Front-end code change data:
------
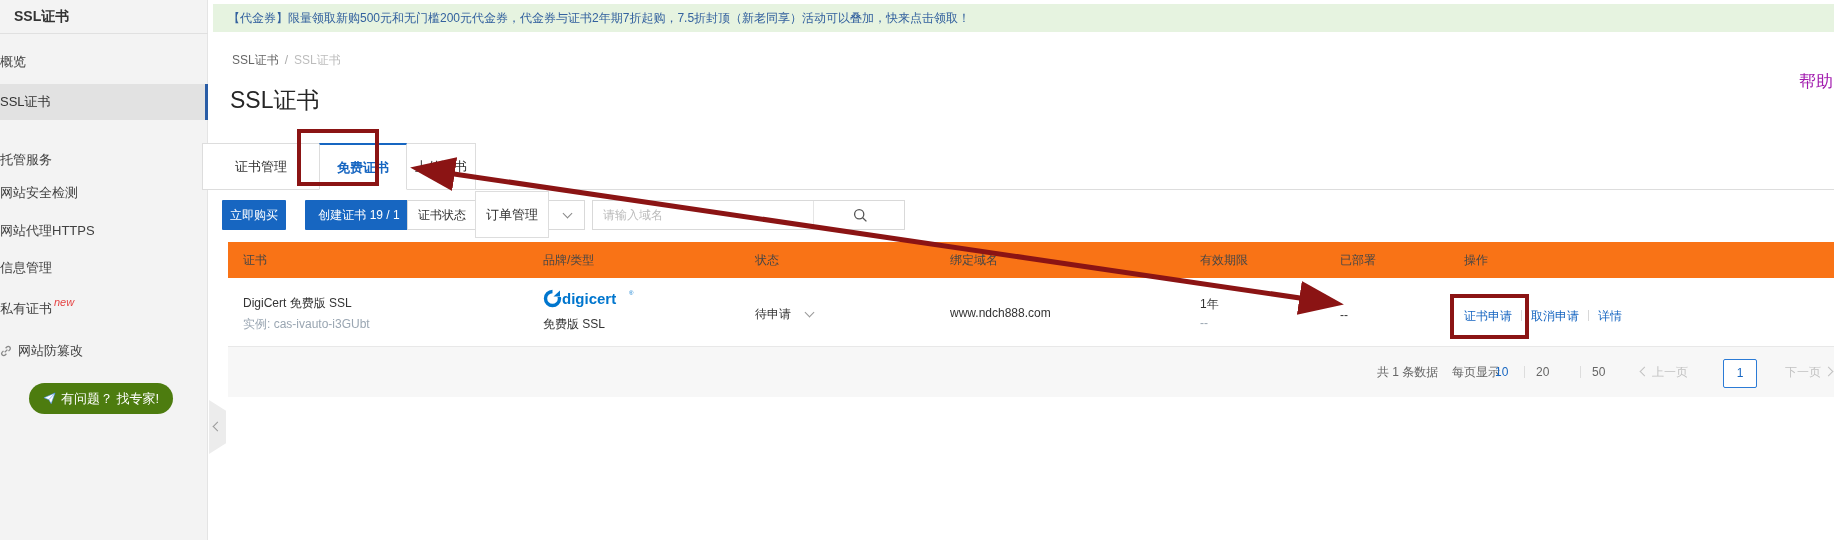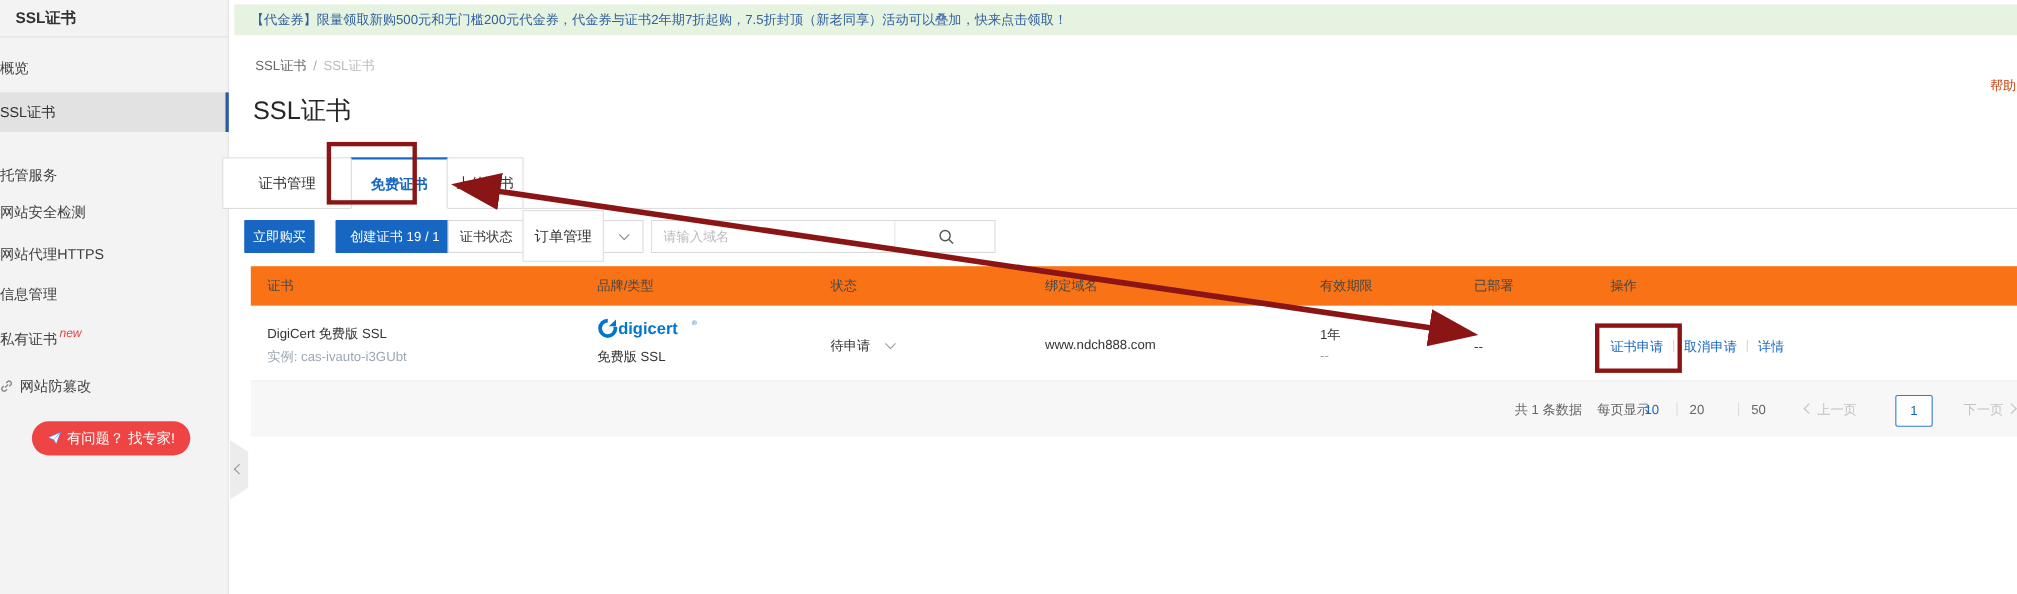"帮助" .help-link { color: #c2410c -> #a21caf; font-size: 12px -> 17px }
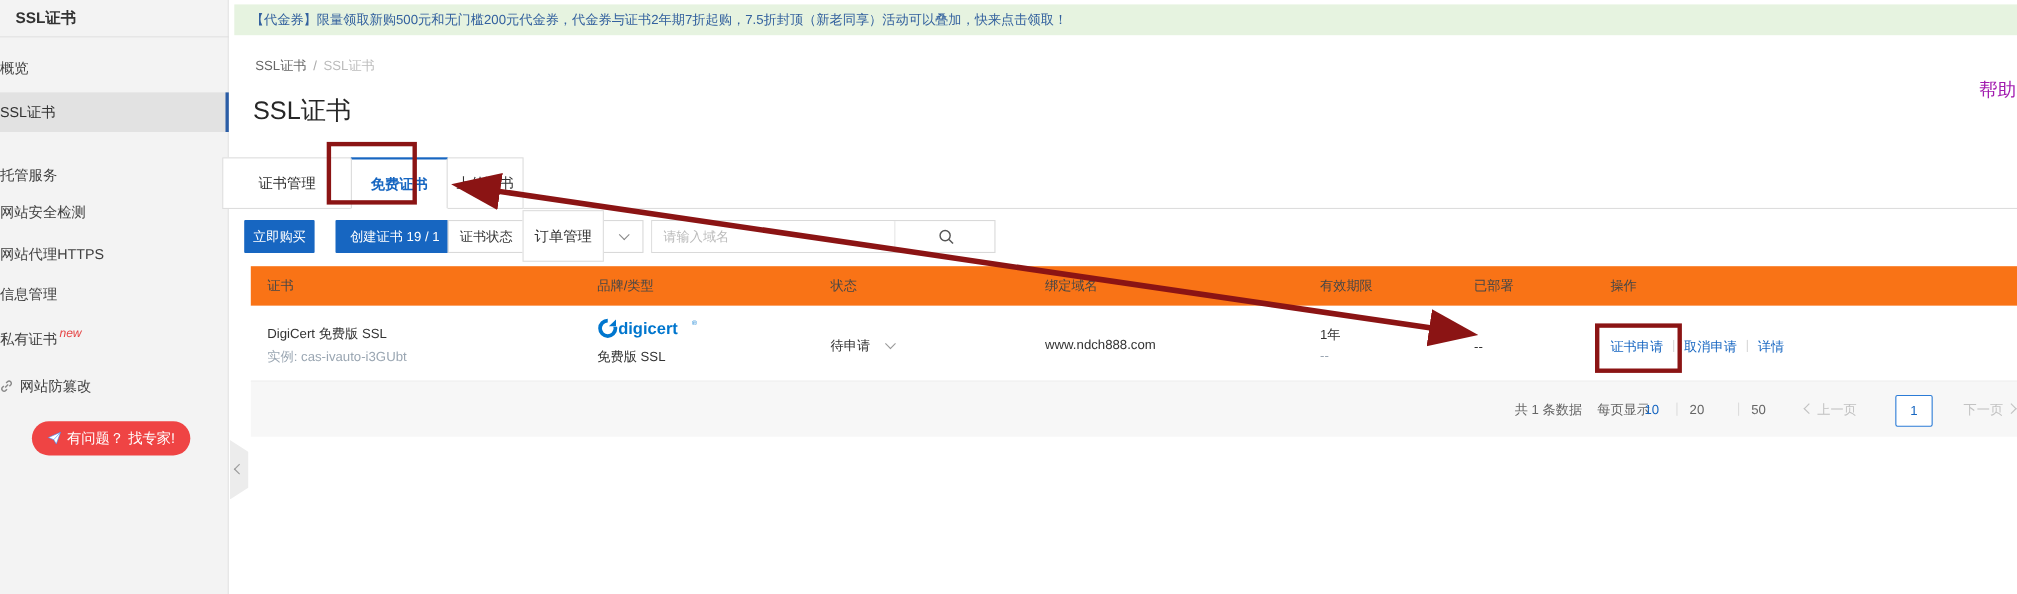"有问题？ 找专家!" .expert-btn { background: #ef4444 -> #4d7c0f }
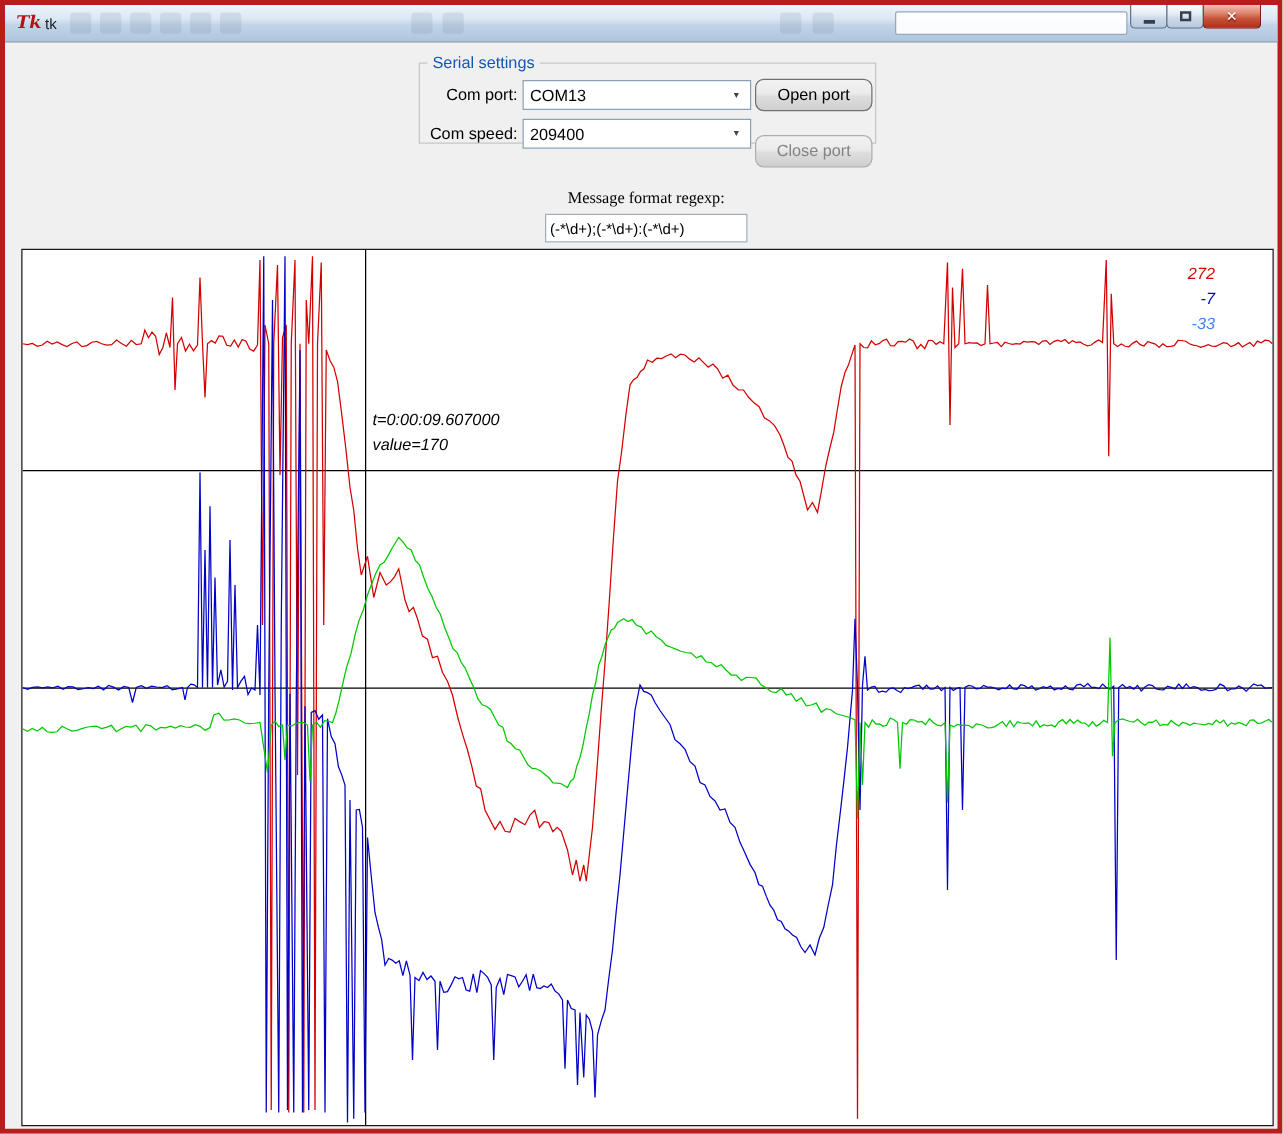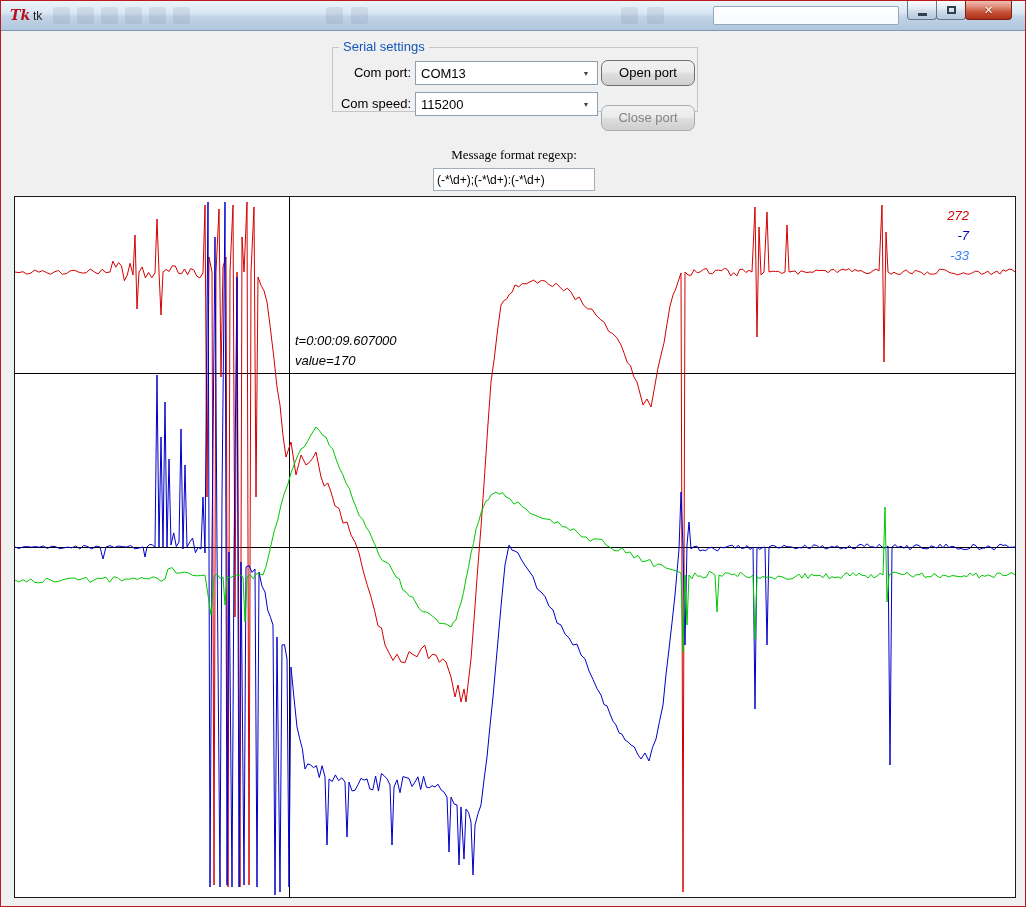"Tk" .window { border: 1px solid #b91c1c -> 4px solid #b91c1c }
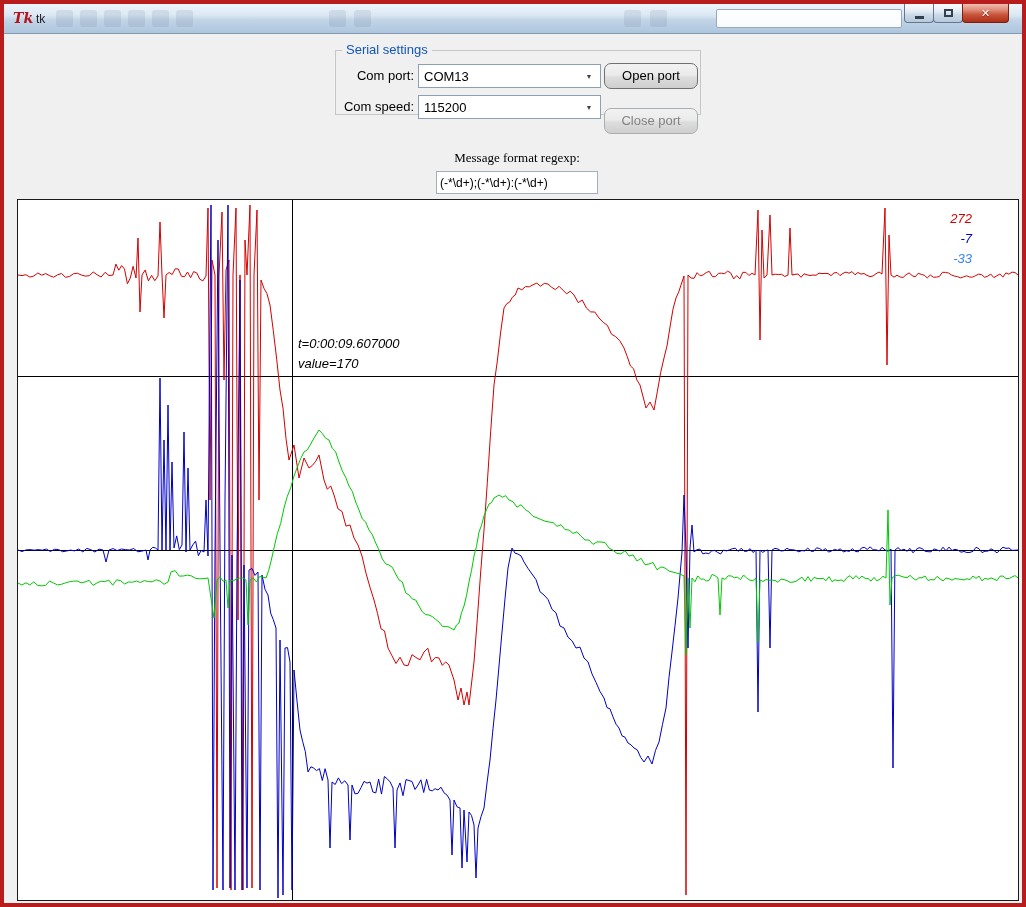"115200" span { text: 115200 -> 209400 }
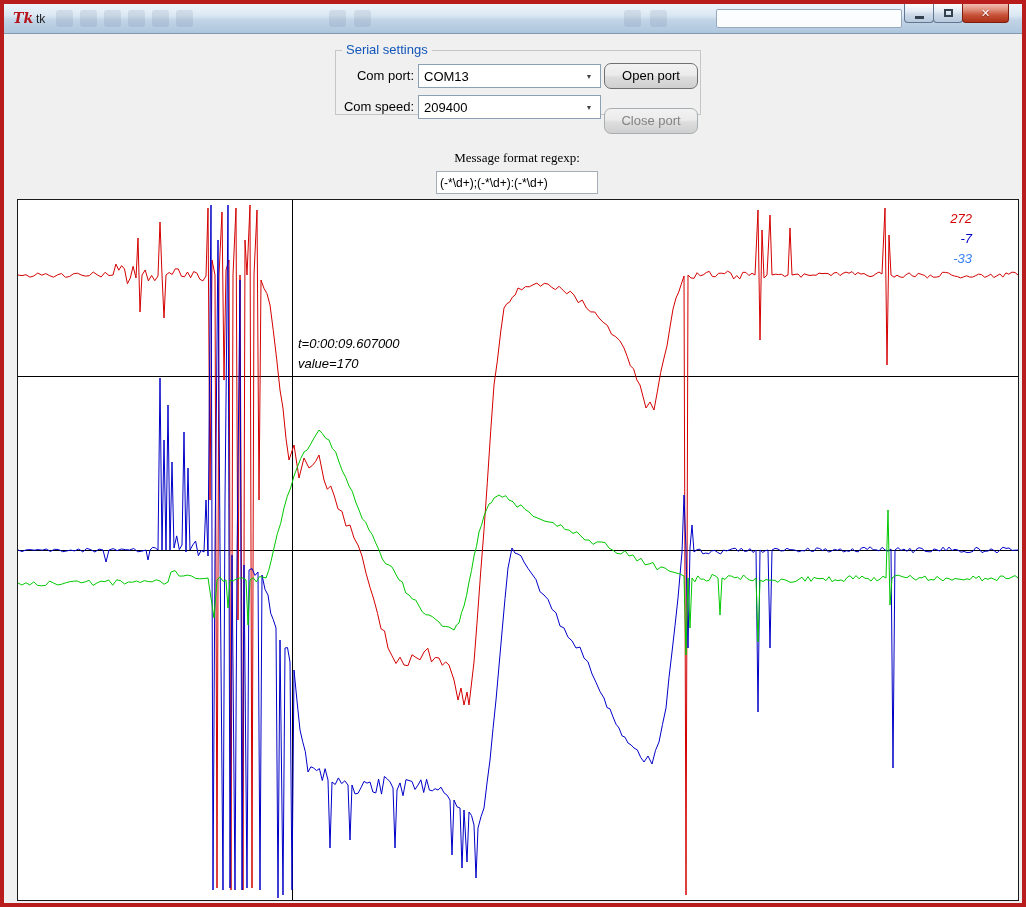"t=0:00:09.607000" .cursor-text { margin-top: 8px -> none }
------
• ACTION ITEM
The expected output is the exact run of lines from the one containing "border: 1px solid" through the final line of the data above, both ends included, with no pictures.

• YOUR RESPONSE
"Tk" .window { border: 1px solid #b91c1c -> 4px solid #b91c1c }
"115200" span { text: 115200 -> 209400 }
"t=0:00:09.607000" .cursor-text { margin-top: 8px -> none }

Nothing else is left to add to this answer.